For the first time since 2013, there is potential for corn to represent the highest planted acreage in the United States. This has left agriculturalists wondering what’s going on and why this is happening when corn prices are where they are.
Over the past couple of weeks, there has been significant discussion over the USDA’s Prospective Plantings Report, which estimated corn acres were increased by an approximated 3.7 million acres to 93.6 total million for the coming year. That is up 6% from last year! This has many farmers scratching their heads because corn is more expensive to plant and farmers could lose some money if things don’t go as planned. So, ultimately, what caused farmers to take this risk? Was it because of crop rotation? Is it just time for corn? Is something huge about to happen?
Patrick Holland, a team sales representative of Beck’s Hybrids from Western Illinois says, “Many of the opinions were that even with corn nearing $3.50, there was much more confidence in their [farmers] ability to raise a good corn crop and have certainty they could get closer to breaking even, and hopefully making a little profit this upcoming growing season.” Holland adds, “Corn yields have continued to trend upwards quite drastically, compared to where we have seen soybeans get to over the last 20 years. Across the industry, soybeans have been much more volatile, and the certainty is just not quite there like corn. Soybean yields have seen different bumps with some new technologies, but at $9 or $9.50 beans the margins are just that much tighter than corn.”
Kenton Carley, a corn and soybeans farmer in Eastern Illinois, says that he actually is planting more soybeans this year than normal. He adds that this is mainly because of crop rotation, but also sees less of a risk going into the planting season.“Planting corn is definitely more risky,” states Carley. “However, the reward could be greater with corn.
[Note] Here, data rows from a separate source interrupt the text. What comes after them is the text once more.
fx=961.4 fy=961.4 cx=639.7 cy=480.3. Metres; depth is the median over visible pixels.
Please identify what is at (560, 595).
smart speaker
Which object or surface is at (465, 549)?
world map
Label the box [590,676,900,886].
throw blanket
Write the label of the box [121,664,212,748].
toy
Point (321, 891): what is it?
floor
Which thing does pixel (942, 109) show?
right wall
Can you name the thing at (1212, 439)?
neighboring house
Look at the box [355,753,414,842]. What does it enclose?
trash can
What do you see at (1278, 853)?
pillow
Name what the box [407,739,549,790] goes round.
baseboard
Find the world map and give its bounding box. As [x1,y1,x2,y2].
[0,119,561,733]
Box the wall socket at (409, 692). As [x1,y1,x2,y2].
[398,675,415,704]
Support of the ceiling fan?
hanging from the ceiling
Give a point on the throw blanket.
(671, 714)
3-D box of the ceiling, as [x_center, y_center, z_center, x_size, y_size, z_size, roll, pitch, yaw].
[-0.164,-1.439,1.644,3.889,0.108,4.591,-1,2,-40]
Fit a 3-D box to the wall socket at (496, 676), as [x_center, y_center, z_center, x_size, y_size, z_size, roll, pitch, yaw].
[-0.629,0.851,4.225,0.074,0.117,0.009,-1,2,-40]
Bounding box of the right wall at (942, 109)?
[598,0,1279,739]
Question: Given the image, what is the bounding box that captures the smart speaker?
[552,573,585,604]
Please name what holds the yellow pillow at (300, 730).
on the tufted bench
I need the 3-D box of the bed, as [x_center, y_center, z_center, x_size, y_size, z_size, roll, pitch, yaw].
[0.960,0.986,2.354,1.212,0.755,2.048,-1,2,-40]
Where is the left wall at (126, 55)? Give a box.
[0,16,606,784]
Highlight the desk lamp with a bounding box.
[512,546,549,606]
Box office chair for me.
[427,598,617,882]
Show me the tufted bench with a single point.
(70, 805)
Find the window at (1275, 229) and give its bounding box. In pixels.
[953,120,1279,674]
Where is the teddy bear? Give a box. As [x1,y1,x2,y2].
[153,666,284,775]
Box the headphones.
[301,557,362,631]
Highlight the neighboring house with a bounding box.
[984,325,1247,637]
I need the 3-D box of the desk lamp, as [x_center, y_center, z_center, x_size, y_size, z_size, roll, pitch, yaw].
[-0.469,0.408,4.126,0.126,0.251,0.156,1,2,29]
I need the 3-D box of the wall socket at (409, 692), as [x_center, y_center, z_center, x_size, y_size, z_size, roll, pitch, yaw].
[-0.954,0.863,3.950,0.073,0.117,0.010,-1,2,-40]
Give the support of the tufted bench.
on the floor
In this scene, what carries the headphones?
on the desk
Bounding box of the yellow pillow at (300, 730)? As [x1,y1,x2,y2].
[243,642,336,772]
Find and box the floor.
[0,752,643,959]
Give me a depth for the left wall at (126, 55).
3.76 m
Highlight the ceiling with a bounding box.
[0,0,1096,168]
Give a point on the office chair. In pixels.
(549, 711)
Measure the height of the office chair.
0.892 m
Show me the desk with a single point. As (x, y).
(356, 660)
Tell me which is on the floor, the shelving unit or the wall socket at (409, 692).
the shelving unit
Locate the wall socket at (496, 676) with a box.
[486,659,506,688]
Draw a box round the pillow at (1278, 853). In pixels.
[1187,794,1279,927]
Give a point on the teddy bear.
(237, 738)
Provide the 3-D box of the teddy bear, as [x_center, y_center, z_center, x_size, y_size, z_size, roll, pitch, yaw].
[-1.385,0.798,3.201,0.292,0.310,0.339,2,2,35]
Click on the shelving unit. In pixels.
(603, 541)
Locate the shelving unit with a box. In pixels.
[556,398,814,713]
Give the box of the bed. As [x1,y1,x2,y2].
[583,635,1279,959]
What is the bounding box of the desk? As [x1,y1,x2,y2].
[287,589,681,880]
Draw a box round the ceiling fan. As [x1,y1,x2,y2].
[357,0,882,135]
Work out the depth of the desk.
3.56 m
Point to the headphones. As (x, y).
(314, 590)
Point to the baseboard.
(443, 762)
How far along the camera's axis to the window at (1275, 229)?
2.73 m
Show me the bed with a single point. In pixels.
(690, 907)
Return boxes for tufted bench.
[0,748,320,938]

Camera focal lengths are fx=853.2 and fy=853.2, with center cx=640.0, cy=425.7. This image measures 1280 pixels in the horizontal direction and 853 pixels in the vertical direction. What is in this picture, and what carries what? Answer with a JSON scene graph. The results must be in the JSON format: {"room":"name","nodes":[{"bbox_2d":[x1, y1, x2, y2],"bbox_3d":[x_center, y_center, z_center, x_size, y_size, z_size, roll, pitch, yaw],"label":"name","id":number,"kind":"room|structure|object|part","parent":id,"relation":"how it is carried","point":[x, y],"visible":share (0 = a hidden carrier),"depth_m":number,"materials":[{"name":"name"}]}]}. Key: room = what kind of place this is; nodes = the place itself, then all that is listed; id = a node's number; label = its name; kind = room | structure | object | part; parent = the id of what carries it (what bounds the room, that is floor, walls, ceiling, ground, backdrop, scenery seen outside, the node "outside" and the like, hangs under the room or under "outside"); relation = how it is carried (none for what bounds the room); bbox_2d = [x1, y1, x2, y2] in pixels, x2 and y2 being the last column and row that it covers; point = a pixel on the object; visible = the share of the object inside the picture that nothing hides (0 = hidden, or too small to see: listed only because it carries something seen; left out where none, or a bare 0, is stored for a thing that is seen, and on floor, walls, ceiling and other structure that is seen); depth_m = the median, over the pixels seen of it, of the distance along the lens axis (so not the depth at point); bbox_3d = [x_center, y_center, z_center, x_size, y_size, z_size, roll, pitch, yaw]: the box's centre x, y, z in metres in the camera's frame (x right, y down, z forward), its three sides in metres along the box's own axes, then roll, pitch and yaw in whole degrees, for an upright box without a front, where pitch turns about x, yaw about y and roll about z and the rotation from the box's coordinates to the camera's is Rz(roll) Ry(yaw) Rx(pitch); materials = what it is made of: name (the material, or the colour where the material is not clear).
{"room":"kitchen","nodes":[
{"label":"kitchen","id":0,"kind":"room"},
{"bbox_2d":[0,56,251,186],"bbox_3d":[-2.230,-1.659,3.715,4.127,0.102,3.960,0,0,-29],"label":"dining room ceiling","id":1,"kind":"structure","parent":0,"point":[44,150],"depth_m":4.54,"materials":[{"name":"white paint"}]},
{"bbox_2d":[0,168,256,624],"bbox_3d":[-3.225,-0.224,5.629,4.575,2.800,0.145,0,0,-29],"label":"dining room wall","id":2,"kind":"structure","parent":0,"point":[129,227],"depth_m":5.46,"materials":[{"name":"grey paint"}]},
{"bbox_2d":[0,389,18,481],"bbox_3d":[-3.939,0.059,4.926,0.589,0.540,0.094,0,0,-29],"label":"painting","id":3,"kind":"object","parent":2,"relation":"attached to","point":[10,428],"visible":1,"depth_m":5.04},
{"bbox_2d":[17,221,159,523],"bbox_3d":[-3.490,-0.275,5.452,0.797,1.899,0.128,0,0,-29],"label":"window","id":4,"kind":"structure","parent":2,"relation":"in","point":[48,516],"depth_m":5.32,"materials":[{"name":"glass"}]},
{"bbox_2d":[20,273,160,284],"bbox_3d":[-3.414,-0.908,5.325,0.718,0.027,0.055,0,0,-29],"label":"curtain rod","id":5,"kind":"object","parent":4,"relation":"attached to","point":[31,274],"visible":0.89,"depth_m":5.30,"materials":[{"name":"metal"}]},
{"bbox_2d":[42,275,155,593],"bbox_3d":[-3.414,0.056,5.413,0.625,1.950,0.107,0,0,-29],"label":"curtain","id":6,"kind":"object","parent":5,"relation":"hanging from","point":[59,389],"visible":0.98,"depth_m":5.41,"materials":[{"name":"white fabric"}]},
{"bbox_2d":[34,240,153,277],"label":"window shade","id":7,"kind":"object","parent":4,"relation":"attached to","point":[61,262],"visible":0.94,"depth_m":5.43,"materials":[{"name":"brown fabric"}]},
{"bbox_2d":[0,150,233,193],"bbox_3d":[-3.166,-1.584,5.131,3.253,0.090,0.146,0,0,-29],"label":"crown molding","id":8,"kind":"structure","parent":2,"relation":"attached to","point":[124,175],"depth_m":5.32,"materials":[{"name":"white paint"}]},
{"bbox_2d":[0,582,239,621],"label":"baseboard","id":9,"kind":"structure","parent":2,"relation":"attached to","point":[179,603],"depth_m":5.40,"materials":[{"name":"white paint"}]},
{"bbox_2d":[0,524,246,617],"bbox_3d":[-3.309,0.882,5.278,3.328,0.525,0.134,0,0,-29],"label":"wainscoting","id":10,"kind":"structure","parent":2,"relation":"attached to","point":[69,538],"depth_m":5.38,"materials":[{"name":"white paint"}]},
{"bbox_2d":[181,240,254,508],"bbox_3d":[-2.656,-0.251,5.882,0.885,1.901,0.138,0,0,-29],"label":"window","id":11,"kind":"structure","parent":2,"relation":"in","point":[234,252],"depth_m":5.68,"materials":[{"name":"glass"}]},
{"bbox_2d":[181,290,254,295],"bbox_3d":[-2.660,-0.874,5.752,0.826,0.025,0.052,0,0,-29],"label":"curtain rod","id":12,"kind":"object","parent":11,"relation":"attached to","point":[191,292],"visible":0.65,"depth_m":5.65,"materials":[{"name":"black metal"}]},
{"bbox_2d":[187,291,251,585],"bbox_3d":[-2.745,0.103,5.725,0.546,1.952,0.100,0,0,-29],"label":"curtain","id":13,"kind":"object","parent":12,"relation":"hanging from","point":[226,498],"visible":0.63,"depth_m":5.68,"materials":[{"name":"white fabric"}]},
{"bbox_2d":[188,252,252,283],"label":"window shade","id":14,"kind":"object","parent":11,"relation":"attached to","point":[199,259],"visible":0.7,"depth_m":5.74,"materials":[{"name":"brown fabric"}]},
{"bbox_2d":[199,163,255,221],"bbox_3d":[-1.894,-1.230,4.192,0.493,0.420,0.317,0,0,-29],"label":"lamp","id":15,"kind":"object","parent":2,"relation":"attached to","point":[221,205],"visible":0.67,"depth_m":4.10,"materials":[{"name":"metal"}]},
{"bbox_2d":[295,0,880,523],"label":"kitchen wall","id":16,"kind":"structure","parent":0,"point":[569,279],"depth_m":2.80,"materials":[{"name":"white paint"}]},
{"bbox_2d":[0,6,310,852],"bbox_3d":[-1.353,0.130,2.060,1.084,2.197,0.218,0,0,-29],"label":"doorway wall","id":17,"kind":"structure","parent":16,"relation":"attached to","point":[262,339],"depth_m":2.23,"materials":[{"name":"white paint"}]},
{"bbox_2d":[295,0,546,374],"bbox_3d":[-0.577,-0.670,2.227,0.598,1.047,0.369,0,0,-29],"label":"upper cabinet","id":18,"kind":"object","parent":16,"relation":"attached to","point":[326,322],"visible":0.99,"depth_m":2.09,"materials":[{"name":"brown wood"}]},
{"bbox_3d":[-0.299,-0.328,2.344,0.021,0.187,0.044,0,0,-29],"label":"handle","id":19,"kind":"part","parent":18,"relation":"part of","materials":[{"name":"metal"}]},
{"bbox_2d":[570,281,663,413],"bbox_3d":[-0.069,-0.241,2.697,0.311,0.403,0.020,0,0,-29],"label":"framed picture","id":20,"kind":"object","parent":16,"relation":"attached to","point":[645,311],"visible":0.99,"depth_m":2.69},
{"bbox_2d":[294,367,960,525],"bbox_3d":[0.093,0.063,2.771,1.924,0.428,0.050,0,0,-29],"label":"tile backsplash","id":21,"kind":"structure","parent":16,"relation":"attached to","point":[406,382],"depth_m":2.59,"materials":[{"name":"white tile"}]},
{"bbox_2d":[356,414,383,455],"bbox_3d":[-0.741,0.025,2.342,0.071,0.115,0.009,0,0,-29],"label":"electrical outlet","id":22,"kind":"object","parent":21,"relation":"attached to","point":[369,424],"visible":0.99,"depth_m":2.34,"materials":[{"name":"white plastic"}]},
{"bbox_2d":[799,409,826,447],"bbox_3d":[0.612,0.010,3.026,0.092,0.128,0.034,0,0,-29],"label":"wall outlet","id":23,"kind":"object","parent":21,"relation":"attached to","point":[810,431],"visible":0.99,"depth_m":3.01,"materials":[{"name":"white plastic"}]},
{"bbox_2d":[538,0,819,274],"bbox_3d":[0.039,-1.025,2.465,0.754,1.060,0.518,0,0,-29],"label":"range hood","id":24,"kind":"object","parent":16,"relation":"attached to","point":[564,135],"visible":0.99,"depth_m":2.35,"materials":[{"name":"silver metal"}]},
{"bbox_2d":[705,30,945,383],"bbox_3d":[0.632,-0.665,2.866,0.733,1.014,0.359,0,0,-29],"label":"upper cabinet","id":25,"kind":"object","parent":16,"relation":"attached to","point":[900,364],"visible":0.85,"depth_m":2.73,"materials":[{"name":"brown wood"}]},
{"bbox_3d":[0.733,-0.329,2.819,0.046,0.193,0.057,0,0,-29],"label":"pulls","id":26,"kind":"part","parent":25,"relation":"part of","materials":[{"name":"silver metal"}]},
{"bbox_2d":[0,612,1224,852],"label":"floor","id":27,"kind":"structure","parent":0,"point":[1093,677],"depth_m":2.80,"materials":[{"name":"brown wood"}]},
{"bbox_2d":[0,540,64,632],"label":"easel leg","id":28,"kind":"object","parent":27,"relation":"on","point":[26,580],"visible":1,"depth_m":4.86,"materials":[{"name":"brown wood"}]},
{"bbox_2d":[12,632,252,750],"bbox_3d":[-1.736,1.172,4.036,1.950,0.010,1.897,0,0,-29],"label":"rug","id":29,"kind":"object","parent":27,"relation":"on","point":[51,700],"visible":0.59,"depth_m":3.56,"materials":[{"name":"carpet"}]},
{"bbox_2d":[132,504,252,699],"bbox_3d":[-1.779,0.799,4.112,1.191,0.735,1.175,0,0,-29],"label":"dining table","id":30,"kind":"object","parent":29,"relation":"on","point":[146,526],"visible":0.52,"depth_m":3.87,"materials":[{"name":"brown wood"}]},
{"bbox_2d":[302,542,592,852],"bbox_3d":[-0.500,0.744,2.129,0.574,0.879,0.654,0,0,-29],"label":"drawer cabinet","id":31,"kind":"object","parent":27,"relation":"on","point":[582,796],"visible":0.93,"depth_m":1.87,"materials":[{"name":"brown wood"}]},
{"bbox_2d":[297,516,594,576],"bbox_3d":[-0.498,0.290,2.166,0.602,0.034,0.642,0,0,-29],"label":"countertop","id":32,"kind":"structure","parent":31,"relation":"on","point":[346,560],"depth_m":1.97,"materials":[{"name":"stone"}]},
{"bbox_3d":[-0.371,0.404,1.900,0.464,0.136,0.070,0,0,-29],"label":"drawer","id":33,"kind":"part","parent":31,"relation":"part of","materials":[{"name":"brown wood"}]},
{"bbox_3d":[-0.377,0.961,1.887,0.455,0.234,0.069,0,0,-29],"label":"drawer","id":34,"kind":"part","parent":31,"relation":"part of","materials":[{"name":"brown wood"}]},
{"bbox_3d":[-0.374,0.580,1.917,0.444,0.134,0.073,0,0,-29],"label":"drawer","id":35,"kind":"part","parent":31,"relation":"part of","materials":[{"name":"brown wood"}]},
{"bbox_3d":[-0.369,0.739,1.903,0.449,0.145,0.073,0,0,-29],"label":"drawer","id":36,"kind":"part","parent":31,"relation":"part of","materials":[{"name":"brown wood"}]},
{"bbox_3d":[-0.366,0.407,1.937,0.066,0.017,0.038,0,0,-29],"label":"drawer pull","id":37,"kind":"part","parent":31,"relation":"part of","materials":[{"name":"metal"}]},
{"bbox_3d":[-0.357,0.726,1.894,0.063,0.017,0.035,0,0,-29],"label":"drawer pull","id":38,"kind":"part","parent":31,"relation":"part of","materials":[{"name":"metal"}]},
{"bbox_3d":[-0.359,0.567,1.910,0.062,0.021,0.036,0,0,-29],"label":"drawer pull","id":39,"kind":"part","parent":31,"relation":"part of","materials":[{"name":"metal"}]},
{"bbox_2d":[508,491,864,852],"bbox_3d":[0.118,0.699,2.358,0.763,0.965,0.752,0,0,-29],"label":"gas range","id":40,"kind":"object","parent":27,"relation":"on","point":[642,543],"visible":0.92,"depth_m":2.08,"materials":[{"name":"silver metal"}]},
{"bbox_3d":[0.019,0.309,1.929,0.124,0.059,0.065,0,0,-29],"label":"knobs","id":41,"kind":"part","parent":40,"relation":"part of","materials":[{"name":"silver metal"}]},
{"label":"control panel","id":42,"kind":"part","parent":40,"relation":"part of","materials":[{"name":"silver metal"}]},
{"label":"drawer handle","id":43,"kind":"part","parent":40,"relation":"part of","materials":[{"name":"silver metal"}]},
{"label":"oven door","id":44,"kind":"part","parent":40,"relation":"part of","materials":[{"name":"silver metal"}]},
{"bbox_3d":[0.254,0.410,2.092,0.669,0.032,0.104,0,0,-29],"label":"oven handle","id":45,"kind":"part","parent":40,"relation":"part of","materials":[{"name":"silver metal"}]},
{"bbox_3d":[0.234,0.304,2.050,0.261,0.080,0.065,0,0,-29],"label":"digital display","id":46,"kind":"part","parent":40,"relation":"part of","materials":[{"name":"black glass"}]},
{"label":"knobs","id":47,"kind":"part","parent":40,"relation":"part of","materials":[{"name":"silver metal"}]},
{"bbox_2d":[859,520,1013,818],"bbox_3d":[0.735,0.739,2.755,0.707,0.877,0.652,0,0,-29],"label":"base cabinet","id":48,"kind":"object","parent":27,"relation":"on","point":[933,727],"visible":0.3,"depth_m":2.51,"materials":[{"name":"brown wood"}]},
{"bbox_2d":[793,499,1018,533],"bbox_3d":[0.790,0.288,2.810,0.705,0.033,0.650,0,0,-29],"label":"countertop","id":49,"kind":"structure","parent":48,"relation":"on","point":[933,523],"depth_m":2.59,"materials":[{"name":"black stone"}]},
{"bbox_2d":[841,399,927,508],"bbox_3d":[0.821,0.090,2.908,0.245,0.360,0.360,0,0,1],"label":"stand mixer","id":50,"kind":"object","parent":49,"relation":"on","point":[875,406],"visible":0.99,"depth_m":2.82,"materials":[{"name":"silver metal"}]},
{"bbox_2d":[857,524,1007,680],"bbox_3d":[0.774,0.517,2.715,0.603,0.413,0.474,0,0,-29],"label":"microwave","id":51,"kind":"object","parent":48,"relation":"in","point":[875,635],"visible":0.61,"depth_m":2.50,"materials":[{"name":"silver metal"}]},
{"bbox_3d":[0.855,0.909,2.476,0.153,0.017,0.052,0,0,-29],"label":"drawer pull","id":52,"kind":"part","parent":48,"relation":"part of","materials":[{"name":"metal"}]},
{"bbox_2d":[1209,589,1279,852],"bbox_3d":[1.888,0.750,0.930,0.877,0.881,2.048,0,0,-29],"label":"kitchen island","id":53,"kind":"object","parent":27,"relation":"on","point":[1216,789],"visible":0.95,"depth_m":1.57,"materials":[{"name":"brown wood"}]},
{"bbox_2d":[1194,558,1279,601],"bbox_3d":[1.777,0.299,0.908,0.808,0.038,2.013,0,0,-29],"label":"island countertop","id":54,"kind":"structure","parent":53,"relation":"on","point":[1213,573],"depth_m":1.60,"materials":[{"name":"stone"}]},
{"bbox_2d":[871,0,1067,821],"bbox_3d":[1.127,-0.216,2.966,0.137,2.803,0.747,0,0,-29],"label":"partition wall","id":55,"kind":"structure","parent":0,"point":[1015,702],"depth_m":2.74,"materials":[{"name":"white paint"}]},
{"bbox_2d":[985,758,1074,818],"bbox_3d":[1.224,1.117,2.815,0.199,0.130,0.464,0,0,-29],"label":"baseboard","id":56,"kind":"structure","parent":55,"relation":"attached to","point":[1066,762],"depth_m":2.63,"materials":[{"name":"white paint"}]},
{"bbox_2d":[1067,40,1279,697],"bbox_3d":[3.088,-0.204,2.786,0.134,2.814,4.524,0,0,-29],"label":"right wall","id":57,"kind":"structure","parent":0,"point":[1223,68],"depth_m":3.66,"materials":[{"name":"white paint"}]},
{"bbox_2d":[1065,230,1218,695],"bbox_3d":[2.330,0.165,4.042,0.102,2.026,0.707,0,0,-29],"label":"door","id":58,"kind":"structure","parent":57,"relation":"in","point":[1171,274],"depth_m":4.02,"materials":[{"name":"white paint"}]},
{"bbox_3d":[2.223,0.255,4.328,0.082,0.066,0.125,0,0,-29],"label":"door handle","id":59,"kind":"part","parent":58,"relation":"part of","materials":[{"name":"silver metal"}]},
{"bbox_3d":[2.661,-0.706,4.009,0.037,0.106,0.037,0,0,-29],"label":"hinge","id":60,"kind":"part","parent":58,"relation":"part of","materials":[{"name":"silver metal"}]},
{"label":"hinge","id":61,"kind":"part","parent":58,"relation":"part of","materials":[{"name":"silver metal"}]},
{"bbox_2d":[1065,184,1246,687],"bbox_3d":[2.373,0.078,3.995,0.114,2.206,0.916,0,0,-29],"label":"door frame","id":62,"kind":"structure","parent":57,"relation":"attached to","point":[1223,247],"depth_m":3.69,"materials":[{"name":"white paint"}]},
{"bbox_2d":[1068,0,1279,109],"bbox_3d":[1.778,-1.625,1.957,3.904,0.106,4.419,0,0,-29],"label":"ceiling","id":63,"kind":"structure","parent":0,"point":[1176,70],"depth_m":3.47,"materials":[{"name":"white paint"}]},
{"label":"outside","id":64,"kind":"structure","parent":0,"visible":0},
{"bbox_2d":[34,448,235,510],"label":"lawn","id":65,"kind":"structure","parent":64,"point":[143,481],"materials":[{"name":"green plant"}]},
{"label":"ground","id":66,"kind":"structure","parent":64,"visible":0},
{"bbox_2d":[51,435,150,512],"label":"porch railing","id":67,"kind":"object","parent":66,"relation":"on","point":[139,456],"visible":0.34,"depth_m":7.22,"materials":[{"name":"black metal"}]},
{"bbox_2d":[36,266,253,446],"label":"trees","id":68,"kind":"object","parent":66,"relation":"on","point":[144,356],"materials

It’s a changing game as it’s played out. The potential is there, but things can change very fast, so I am going to limit as much risk as possible.”
When it comes to spring planting, it is ultimately up to the farmer and what he feels is best for his region and making a profit. Most of the time, this decision is based on crop rotations, but sometimes farmers have to make the tough decisions. As Holland puts it, “Being able to focus on doing the right things, becoming more efficient where possible, and not giving up on yield is where most farmers believed they wanted to put their eggs.” The Prospective Plantings Report may not be what was expected, but we can rest assured that farmers everywhere will be working hard this season to ensure a safe and abundant food supply, no matter what the crop is.